All the while I was longing to escape. I had dug up our recently departed tabby, Claude, and had been spending evenings with him in the backyard behind the compost heap, where I thought his compelling odor might not be noticed. I don’t know why I did this. It didn’t give me any comfort. I think I was trying to prepare for (or anesthetize myself against) death—mine, my mother’s, anyone’s—and although Claude presented a fearful sight, with the worms and grimace and leathery sides, I got used to him soon enough. Claude, who had little to say in life and less in death, was soon discovered by Mr. Jones, who disposed of him with the other garden trash. Mr. Jones, forgivably, had assumed that the carcass (almost a skeleton at this point) was not Claude but some other unfortunate cat whose ninth life had finally quit on our property.

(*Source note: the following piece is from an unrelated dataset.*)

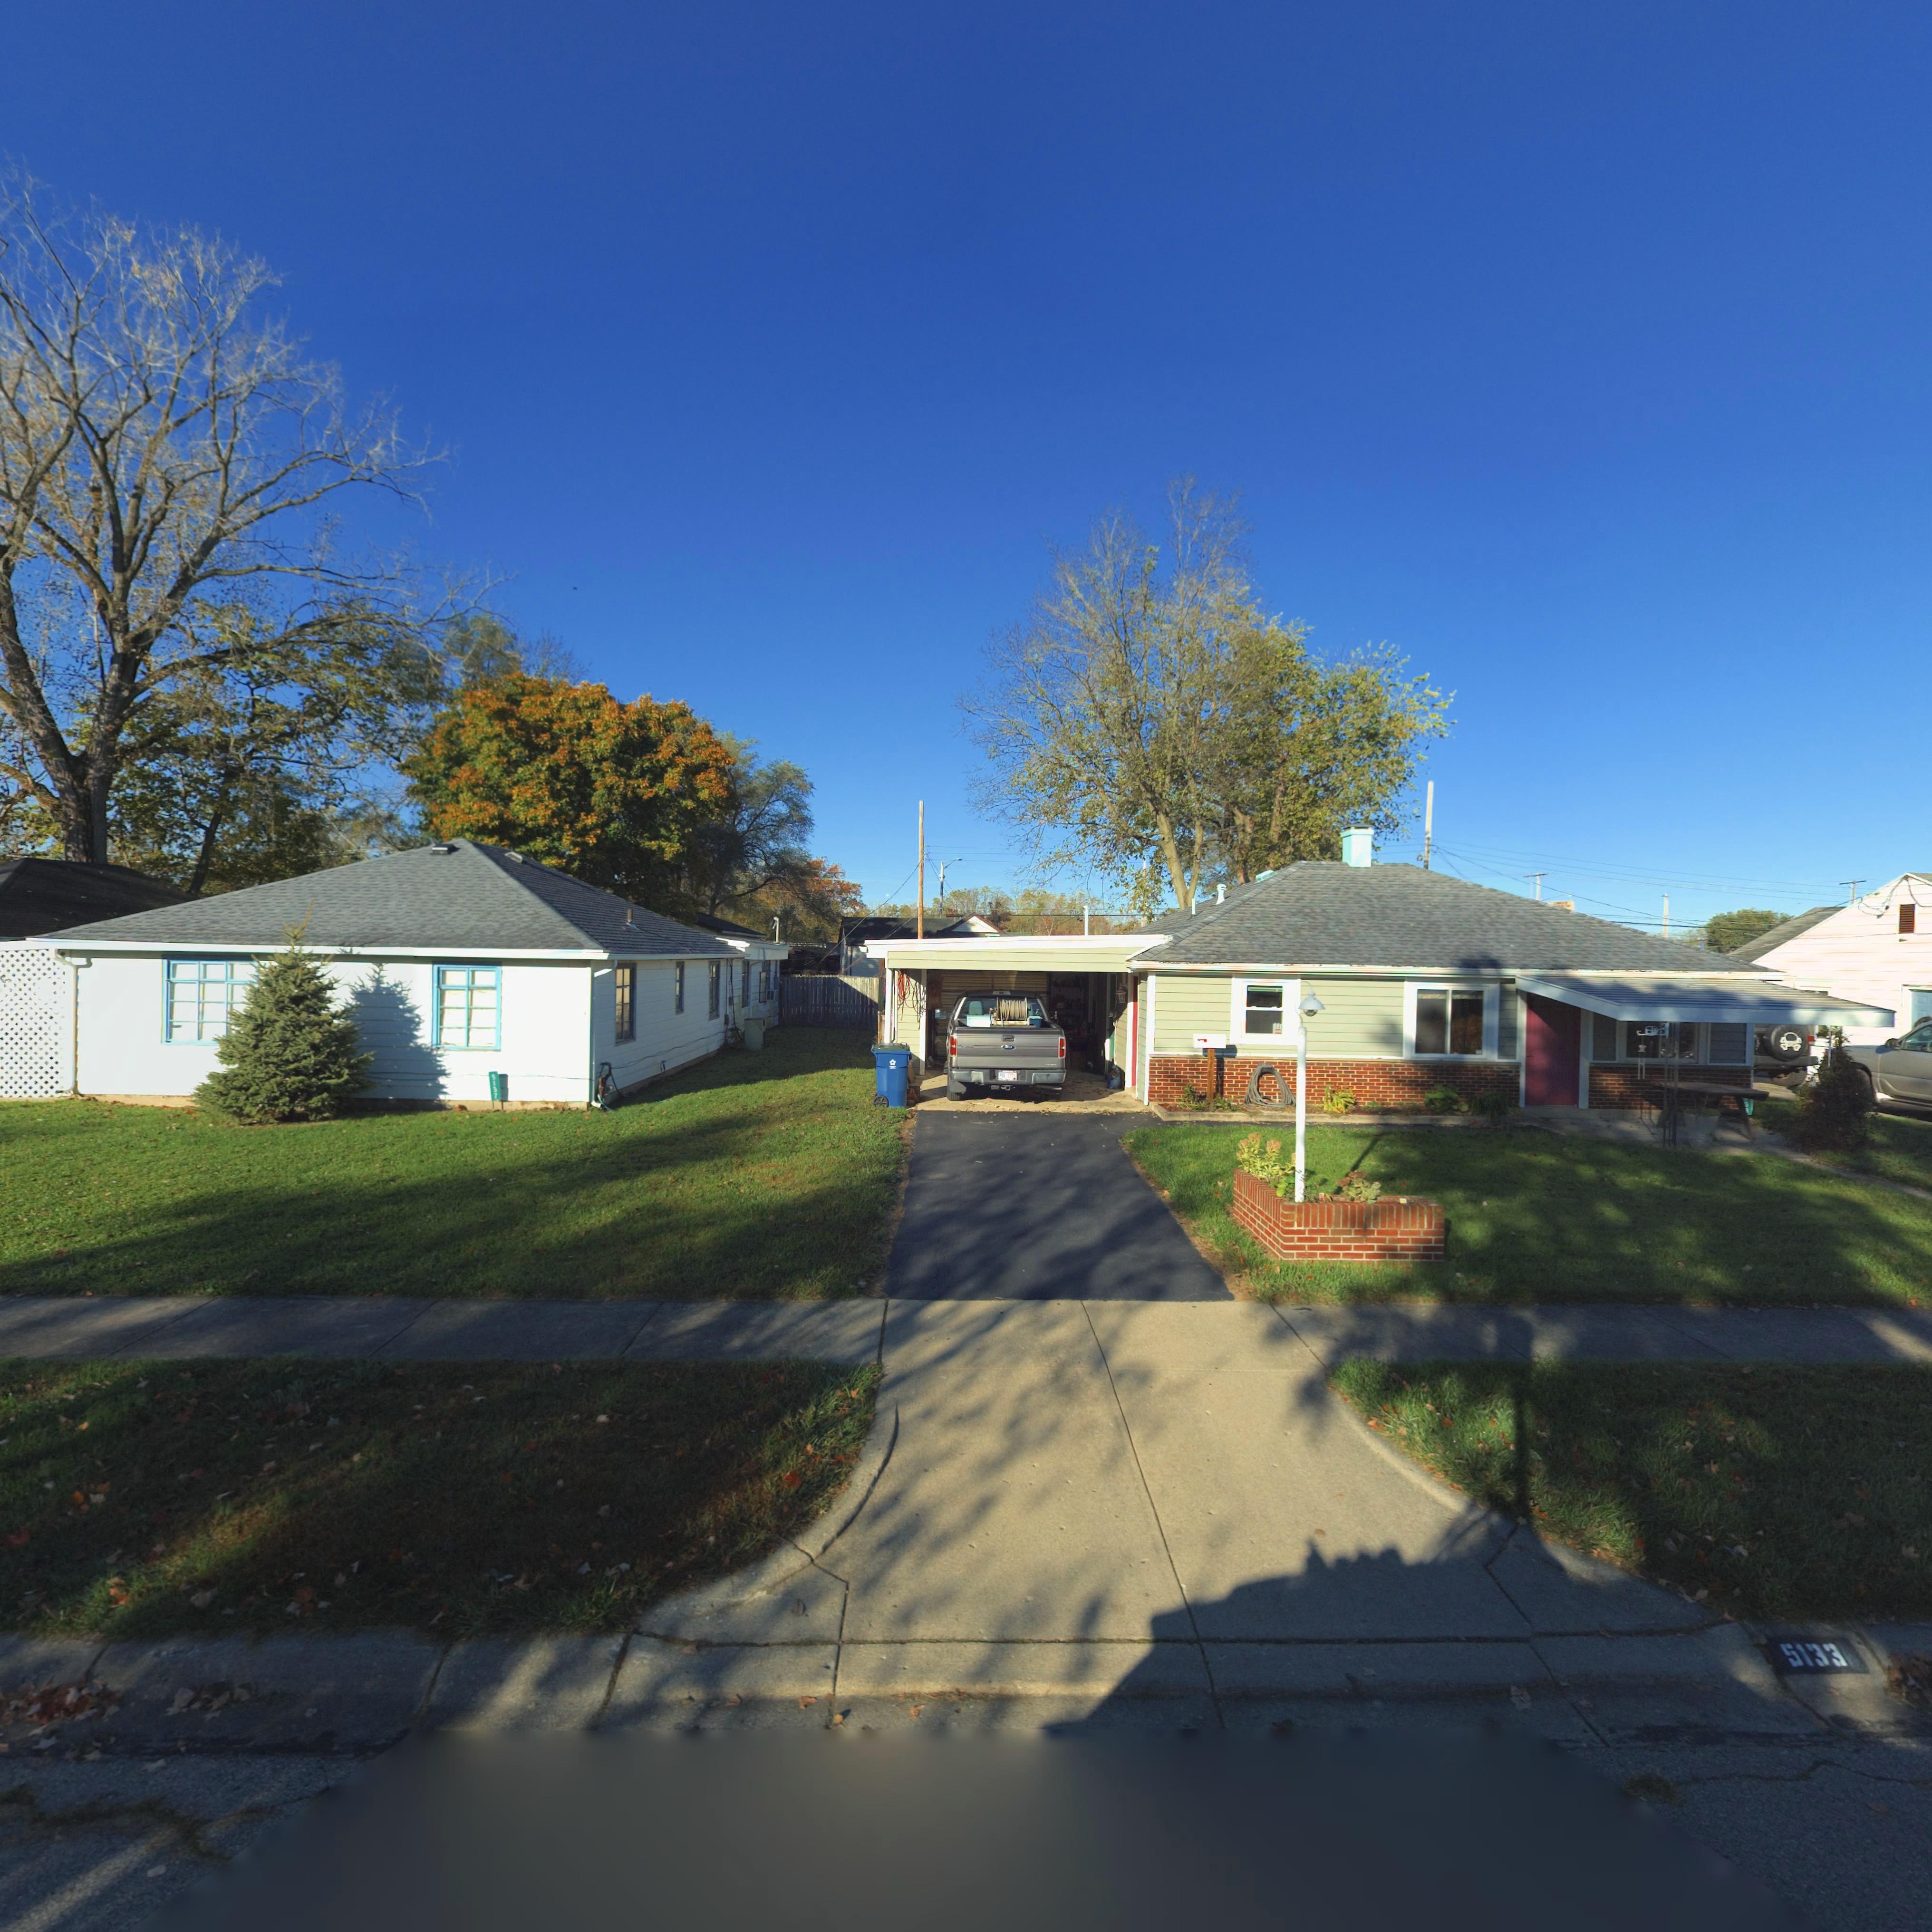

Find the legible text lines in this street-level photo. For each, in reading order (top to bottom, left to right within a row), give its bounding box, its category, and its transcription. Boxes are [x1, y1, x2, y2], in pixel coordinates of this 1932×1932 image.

[491, 1073, 498, 1100] StreetNumber: 5137
[1744, 1101, 1750, 1108] StreetNumber: 3
[1777, 1642, 1850, 1667] StreetNumber: 5133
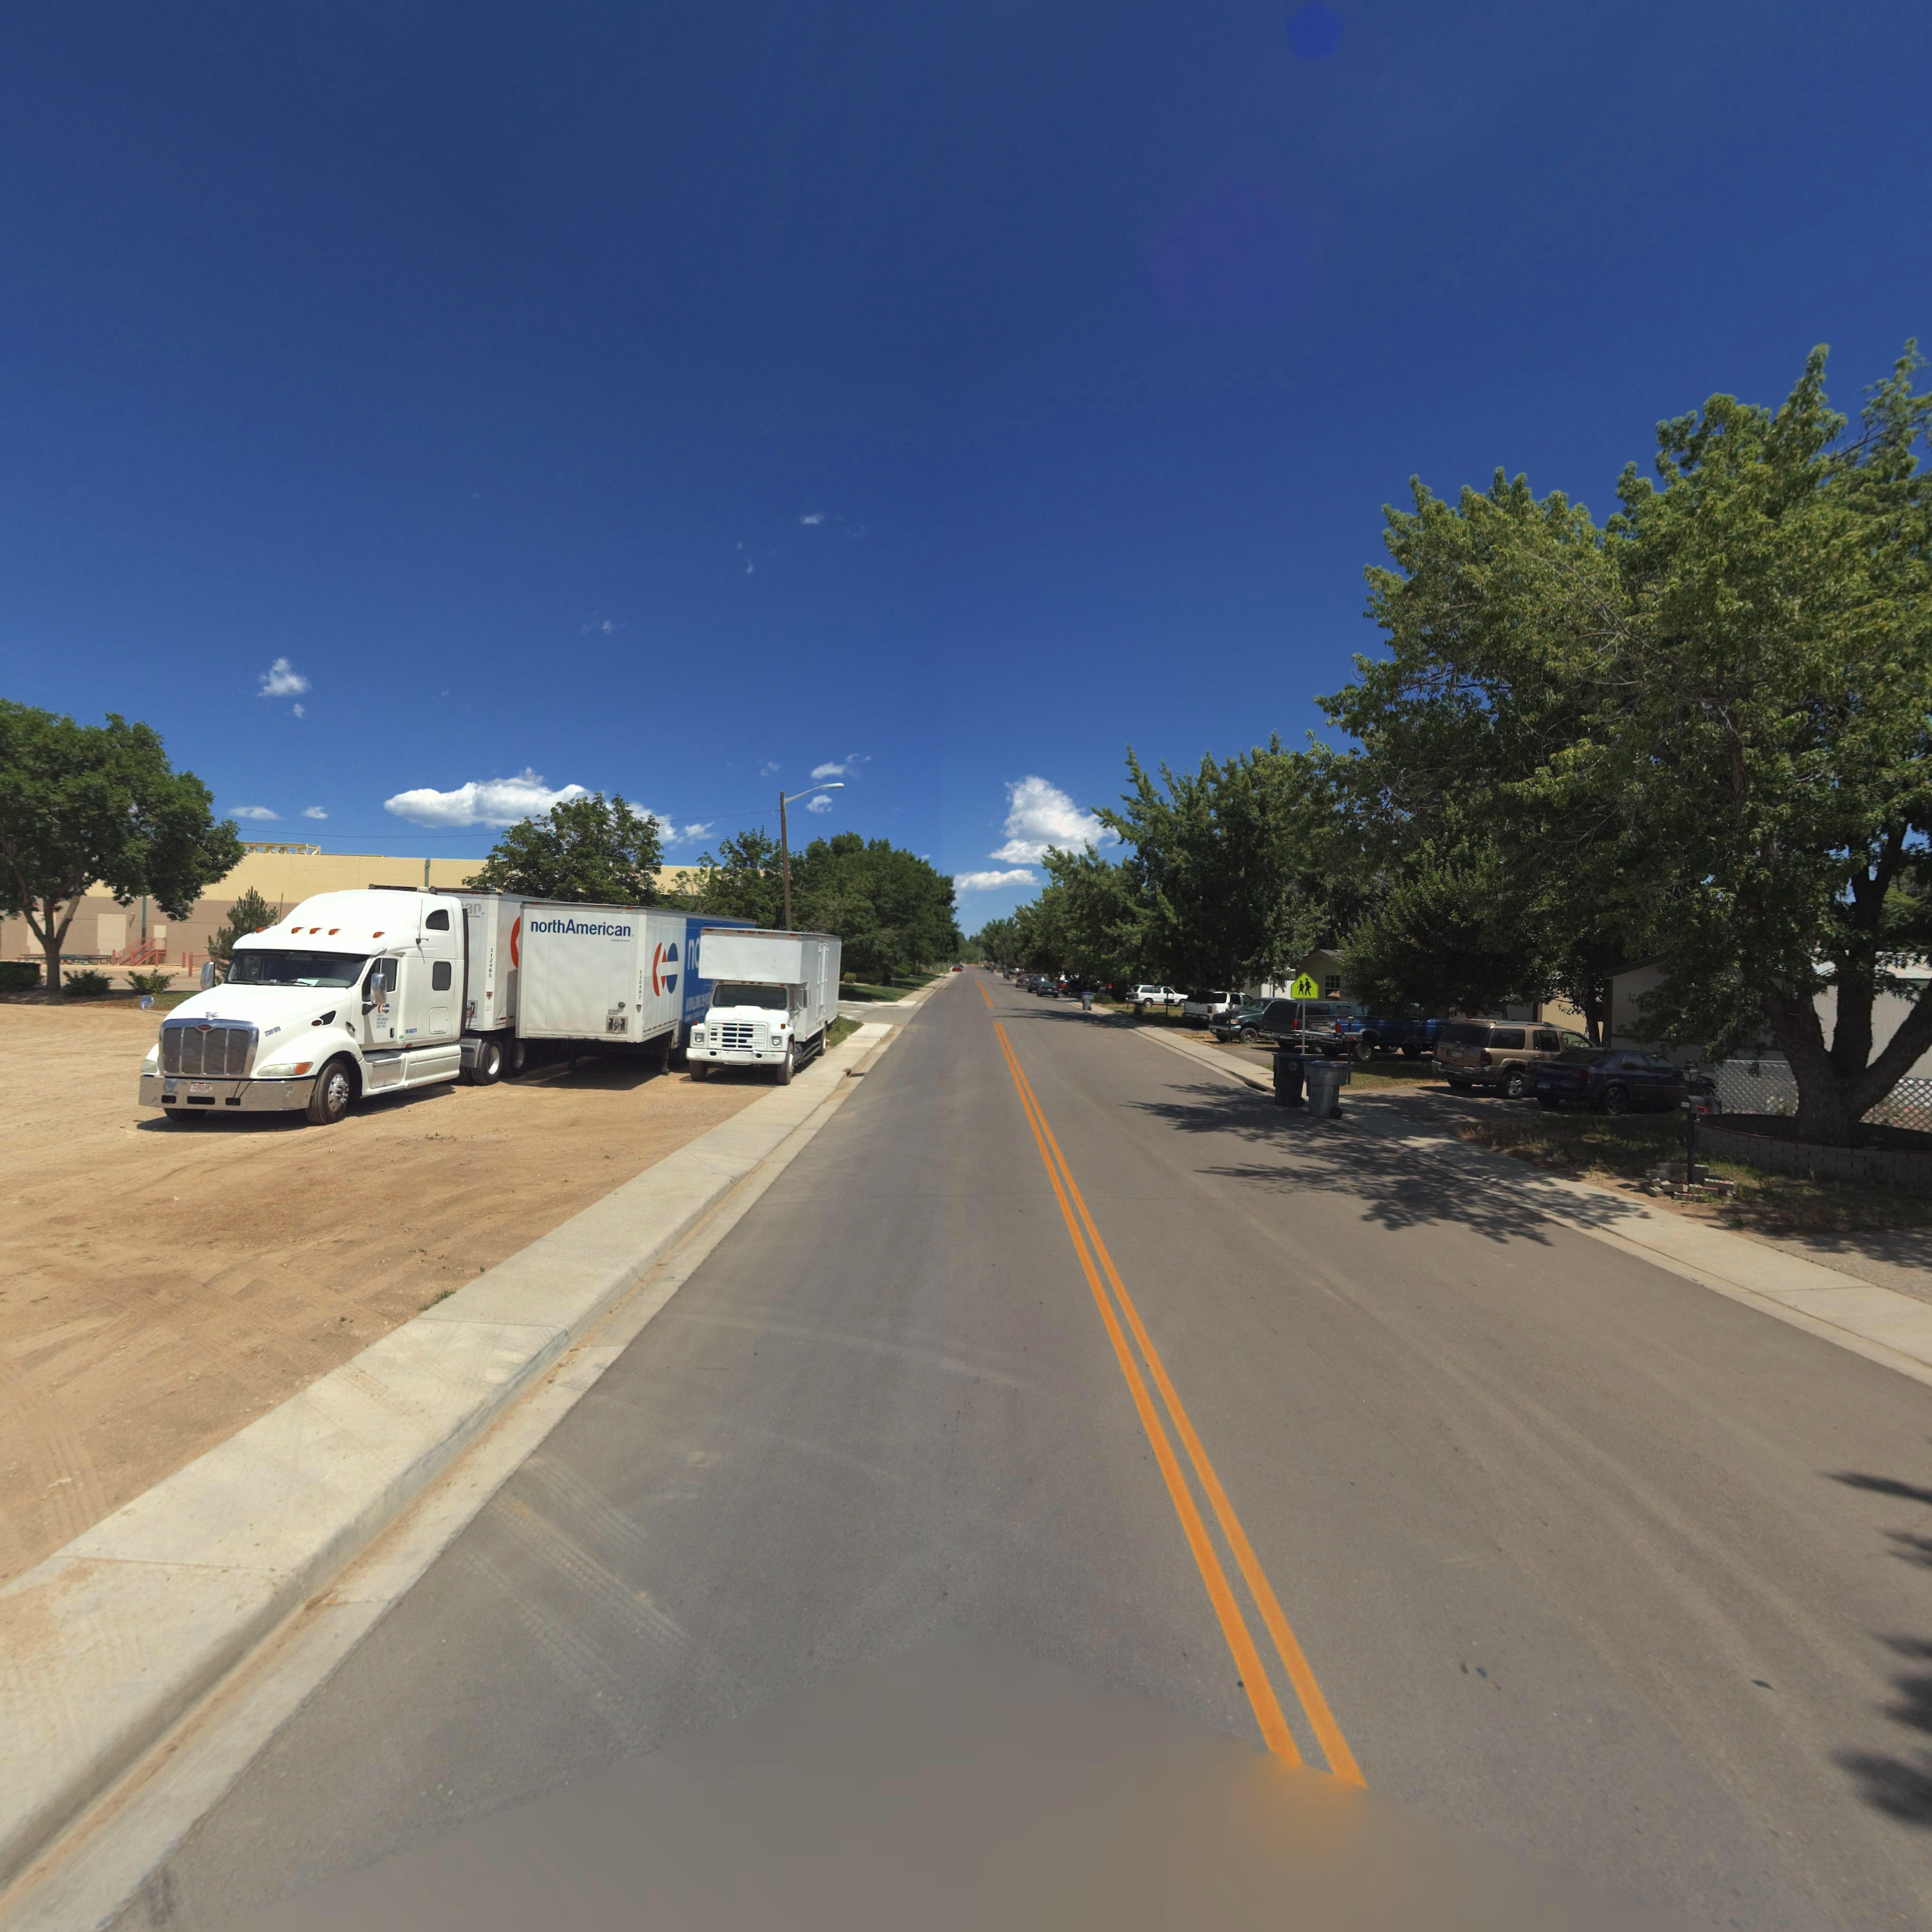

After Claude was gone, I began reading Hansel and Gretel over and over. I don’t know why. Soon I had committed the entire text to memory, but still found myself drawn to the pictures and the rich smell of the paper, which somehow lingered despite my constant reading. I thought of what might happen should my mother finally succumb. Would my father take up with another woman? Would my father kill me with an ax in order to make her happy? This seemed unlikely, as my father was unconcerned with anyone’s happiness, even his own.
I’d like to think that the reason I loved the story—although love is a strange word choice, strange in nearly all its applications—was because of the triumph of good in the end. But in retrospect I think it was probably the child-eating witch that kept tempting me back to its pages.
I woke up on the couch. It took me a minute to figure out where I was, that the screaming outside was the crows. I remembered that Arthur had been there, but he wasn’t in sight. I got up and went to the door. His van was still parked in the drive. I pushed open the door. The clouds were all gone, the sky an even blue. I walked out in my bare feet and knocked on the back of his van.
“Come in,” said Arthur. I could tell from his voice that I’d woken him up.
I swung open the door. He was lying on a platform of boxes in a sleeping bag. I climbed inside and sat on a speaker.
“When did I fall asleep?”
“Not long after the power came back on. The first fifteen minutes of Silence of the Lambs.”
I picked up a framed photo that was at the top of a box—a man in squatting in catcher’s gear, poised as in a baseball card. “Who’s this?”
“My father.”
I put the picture back in the box. “I’m starving.”
“Me too.”
“There’s no food in the house,” I said. Boris would have had food, fried eggs, sausage, cheese.
“Let’s go into town. What do you feel like eating?”
“Grease,” I said. “And look, how convenient, we’re both dressed.” It was true.
Arthur took me to a diner right on one of the wharves, a place that actually did cater to fishermen. The tables were full, so we sat side by side at the counter on swiveling stools. I ordered steak and eggs and Arthur ordered something of his own concocting, which involved hash, eggs over easy, an English muffin, and melted cheese. While we were waiting for the food, I drank my coffee and Arthur went to find the paper. The fisherman beside me hunched grimly over his eggs and toast. A slick deposit of egg yolk rimmed his beard and moustache. His face was wrinkled like an elephant’s backside. Lobster traps were stacked outside the door and gulls scuffled on the boards. I sipped my coffee, which was somehow better burned than it would have been otherwise.